▸ Text provided:
---------------
Segments 2 and 3 SIPs had not been identified. Eck said FAA was awaiting the release of the RTCA NextGen Mid-Term Implementation Task Force report Aug. 31 to hear from industry which areas SWIM should tackle in those segments.
"A product that speaks from the community with clarity will be met by the program teams with joy," Eck told the July 23 plenary meeting of the NextGen Task Force, held at FAA headquarters in Washington, D.C. "I can assure you (the report) will be referenced, it will be used throughout this agency."
At this writing, two contracts had been awarded for SWIM systems. A third contract for registry/repository software that will serve to register all SWIM-compliant services, is expected to be awarded next spring, FAA said.
---------------
Saved entries:
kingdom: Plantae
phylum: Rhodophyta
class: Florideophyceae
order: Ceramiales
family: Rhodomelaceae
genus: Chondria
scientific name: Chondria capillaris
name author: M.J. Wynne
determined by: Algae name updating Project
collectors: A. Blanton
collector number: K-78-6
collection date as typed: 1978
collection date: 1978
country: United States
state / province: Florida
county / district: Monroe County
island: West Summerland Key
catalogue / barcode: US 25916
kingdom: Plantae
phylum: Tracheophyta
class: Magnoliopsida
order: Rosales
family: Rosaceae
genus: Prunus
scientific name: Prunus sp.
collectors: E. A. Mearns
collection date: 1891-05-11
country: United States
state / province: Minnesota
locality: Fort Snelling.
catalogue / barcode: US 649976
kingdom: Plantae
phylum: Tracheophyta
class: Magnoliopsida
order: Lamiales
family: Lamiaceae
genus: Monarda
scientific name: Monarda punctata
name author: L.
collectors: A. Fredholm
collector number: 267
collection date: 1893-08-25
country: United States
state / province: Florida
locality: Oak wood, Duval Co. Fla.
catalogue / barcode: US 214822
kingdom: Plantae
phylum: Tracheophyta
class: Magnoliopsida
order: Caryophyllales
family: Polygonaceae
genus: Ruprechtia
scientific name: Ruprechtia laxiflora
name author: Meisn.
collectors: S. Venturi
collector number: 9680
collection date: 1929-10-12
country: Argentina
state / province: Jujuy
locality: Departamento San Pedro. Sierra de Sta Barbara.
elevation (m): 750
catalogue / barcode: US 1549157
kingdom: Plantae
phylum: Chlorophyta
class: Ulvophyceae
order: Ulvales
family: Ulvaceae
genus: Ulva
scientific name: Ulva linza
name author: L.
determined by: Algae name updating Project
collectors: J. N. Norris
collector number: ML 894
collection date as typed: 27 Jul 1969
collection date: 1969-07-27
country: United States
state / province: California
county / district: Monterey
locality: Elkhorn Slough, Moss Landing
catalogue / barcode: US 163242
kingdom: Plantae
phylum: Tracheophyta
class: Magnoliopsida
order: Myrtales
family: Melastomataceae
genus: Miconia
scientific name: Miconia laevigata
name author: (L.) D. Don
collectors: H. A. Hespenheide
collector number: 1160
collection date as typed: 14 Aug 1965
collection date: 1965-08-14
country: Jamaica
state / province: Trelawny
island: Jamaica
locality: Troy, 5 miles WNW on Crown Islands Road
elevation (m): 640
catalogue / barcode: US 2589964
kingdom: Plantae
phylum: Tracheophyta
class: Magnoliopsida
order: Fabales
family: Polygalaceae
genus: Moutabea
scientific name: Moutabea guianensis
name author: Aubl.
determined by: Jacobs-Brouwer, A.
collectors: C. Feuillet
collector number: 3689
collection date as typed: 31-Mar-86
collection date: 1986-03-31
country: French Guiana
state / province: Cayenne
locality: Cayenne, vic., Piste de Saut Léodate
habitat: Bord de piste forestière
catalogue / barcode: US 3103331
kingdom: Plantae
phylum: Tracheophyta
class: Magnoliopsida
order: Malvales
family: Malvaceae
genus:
---------------
▸ Work item A:
Answer these questions about the SWIM text:
(i) On what date was the RTCA NextGen Mid-Term Implementation Task Force report expected to be released?
(ii) Where was the July 23 plenary meeting of the NextGen Task Force held?
(iii) When was the contract for registry/repository software expected to be awarded?
▸ Work item B: Rewrite the passage of the SWIM text starting at "Segments 2 and" and ending at "spring, FAA said.", substituting "enthusiasm" for "joy".
The entries come from a separate source.

▸ Your solution A:
(i) Aug. 31
(ii) At FAA headquarters in Washington, D.C.
(iii) Next spring

▸ Your solution B:
Segments 2 and 3 SIPs had not been identified. Eck said FAA was awaiting the release of the RTCA NextGen Mid-Term Implementation Task Force report Aug. 31 to hear from industry which areas SWIM should tackle in those segments.
"A product that speaks from the community with clarity will be met by the program teams with enthusiasm," Eck told the July 23 plenary meeting of the NextGen Task Force, held at FAA headquarters in Washington, D.C. "I can assure you (the report) will be referenced, it will be used throughout this agency."
At this writing, two contracts had been awarded for SWIM systems. A third contract for registry/repository software that will serve to register all SWIM-compliant services, is expected to be awarded next spring, FAA said.